Selected excerpt:
Boston Globe reporter Zoë Madonna spotlights a performance by the Arneis Quartet at MIT, which included pieces by Prof. John Harbison and lecturer Elena Ruehr. Madonna writes that, “With high risks came high reward, and the Arneis Quartet offered an intense, indelible experience to the small crowd in Killian Hall.”

Boston Globe

Boston Globe reporter Jeremy Eichler spotlights Prof. Tod Machover’s new opera, “Schoenberg in Hollywood,” which looks at the life and work of the composer Arnold Schoenberg. Eichler writes that the opera is “at once an earnestly admiring tribute and an unconventional biographic fantasia.”

Associated Press

Prof. Tod Machover debuts his latest symphony, “Philadelphia Voices,” this week, and the AP’s Natalie Pompilio writes that it “both captures and celebrates the distinctive sounds and sizzle of Philadelphia.” The piece interweaves live music with recordings that include a “cheesesteak interlude,” birds at the Philadelphia Zoo, and children visiting the Museum of the American Revolution.

Brief 1:
According to the news summaries about MIT music, in which hall did the Arneis Quartet perform?
Brief 2:
Carry on the news summaries about MIT music past their final sentence.

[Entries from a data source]
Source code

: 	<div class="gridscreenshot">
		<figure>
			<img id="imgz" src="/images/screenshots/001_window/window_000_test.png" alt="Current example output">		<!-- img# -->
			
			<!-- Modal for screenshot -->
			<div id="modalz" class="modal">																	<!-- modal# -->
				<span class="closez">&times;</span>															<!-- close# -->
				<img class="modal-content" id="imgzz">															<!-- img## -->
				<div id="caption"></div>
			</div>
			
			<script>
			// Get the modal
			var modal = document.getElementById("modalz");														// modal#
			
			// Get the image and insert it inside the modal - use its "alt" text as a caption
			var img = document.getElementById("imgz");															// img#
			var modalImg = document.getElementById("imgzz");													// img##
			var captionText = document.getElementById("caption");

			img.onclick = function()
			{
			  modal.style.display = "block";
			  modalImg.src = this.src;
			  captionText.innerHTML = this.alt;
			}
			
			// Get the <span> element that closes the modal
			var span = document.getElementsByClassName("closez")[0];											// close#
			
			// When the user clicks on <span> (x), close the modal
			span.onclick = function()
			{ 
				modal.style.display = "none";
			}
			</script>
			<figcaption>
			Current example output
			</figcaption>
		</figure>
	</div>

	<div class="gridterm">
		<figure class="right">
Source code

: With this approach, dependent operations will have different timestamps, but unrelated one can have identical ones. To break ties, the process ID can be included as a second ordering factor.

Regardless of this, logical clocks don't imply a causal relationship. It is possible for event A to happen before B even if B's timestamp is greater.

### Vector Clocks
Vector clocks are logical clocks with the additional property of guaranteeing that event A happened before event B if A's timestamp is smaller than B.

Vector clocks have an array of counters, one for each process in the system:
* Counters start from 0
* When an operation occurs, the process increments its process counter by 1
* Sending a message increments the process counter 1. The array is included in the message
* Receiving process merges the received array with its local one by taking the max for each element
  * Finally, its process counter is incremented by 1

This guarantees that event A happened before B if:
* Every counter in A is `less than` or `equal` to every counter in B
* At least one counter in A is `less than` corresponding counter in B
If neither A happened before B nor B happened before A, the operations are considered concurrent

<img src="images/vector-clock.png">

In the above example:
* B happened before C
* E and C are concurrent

Exercise output 1:
Killian Hall

Exercise output 2:
The Boston Globe

Musician Miguel Zenón, who postponed a trip to Puerto Rico with the MIT Jazz Ensemble due to Hurricane Maria, will perform two concerts in the U.S., including one at MIT, to benefit the Puerto Rico Recovery Fund. Writing for The Boston Globe, Jon Garelick notes that both shows will feature a new piece commissioned by MIT, “En Pie De Lucha,” which Zenón translates roughly as “getting back up for battle.”

Boston Globe

Boston Globe reporter Marc Hirsh writes about a performance of David Bowie’s final album “Blackstar” at Kresge Auditorium, conducted by Prof. Evan Ziporyn. Hirsch notes that the “orchestra’s approach took advantage of the rich, jazz-infused harmonic palette of ‘Blackstar.’”

WGBH

Prof. Evan Ziporyn and Visiting Artist Maya Beiser speak to Arun Rath of WGBH about their work at MIT’s Center for Art, Science & Technology (CAST) and their performance of David Bowie’s final album. Ziporyn explains that CAST’s purpose is to “energize cross relations between those disciplines, which is something MIT has had going on basically since it was MIT.”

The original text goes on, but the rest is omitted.